■ **EXTRACT**:
- Opening Delimiter -

There is a special difficulty in interpreting Census data on Religious Affiliation not only because the question is optional, but because respondents effectively choose, or even invent, the title of the category that they want to belong to. Census officials or individual researchers then have to make difficult decisions to make sense of all the responses.
Compared to other States and Territories NSW is slightly more Christian in population than the average, but in the past fifty years that proportion has declined from about 90% to just over 70%. In that same time Catholics have overtaken Anglicans as the largest religion, while almost all Christian denominations have been steadily declining in numbers. The most significant Christian group that has been increasing its support is the category of ‘Pentecostal’, whose rise has been quite strong, although the numbers are still relatively small (1.1%).
The decline in the proportion of Christians has been taken up to some extent by growth in non-Christian religions, especially Buddhism (2.6%) and Islam (2.6%), along with Hinduism (1.1%) and Judaism (0.6%). Obviously this pattern is closely related to that of migration to the State and to ethnicity, as illustrated elsewhere. However, some distinctions must be made, as has always been the case. Just as it was wrong to assume that all Irish migrants in the 19th Century were Catholic, for a significant proportion were Protestant, so one cannot assume that all immigrants from Lebanon are Muslim, or all from India are Hindu. Most countries of origin have mixed religious populations, and it is often the adherents of minority groups that are most eager to migrate or escape.

- Closing Delimiter -

■ **PROBLEM STATEMENT**: Continue the passage on religious affiliation in NSW from the point where it stops.

■ **EXERCISE DATA**:
- Opening Delimiter -

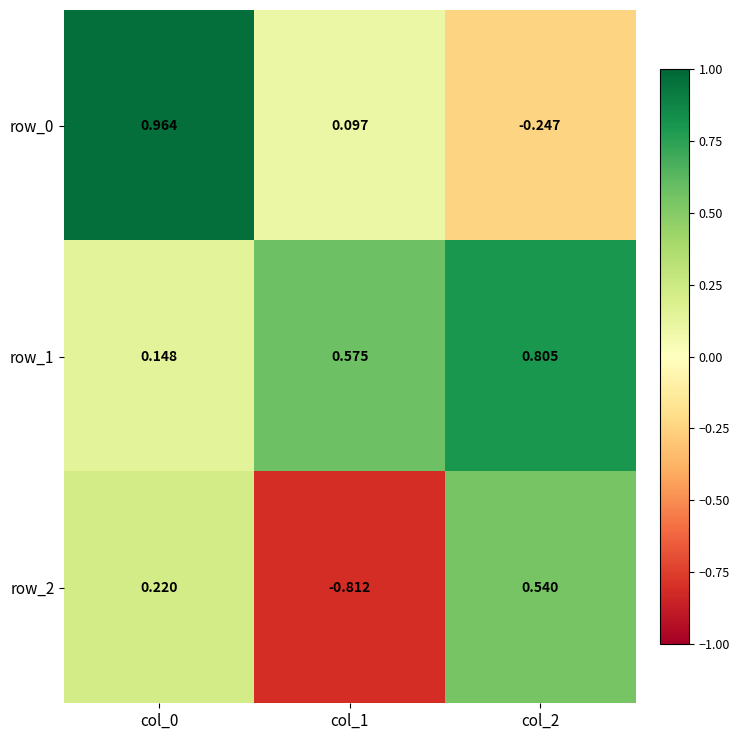

At which label is row_2 closest to 0?

col_0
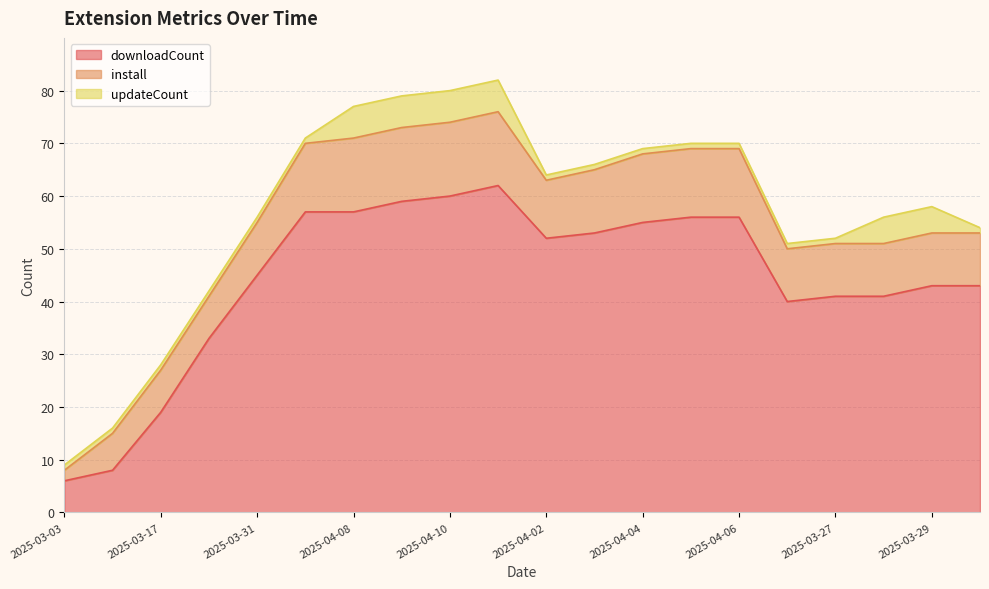

Which category has the highest value in the install series?

2025-04-08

- Closing Delimiter -

■ **EXERCISE RESULT**:
The distribution of religious groups is visible not only on maps, but from street level in the many churches and religious buildings that dot the landscape throughout the State. Anglican and Catholic cathedrals compete for attention, while every suburb and country town has a collection of churches and other religious buildings, very often striving to be seen as bigger, more beautiful, or just more showy than the others. More recent arrivals, especially non-Christian religions, have joined in this competition with gusto.
Another important group whose religious identification does not appear in the figures is Aboriginal and Torres Strait Islanders. In NSW most people of Aboriginal descent (like those of European origin) have some association with Christian denominations, or have rejected conventional religious values, although adherence to some form of traditional Aboriginal religious values is possibly increasing. The percentages in any category are tiny.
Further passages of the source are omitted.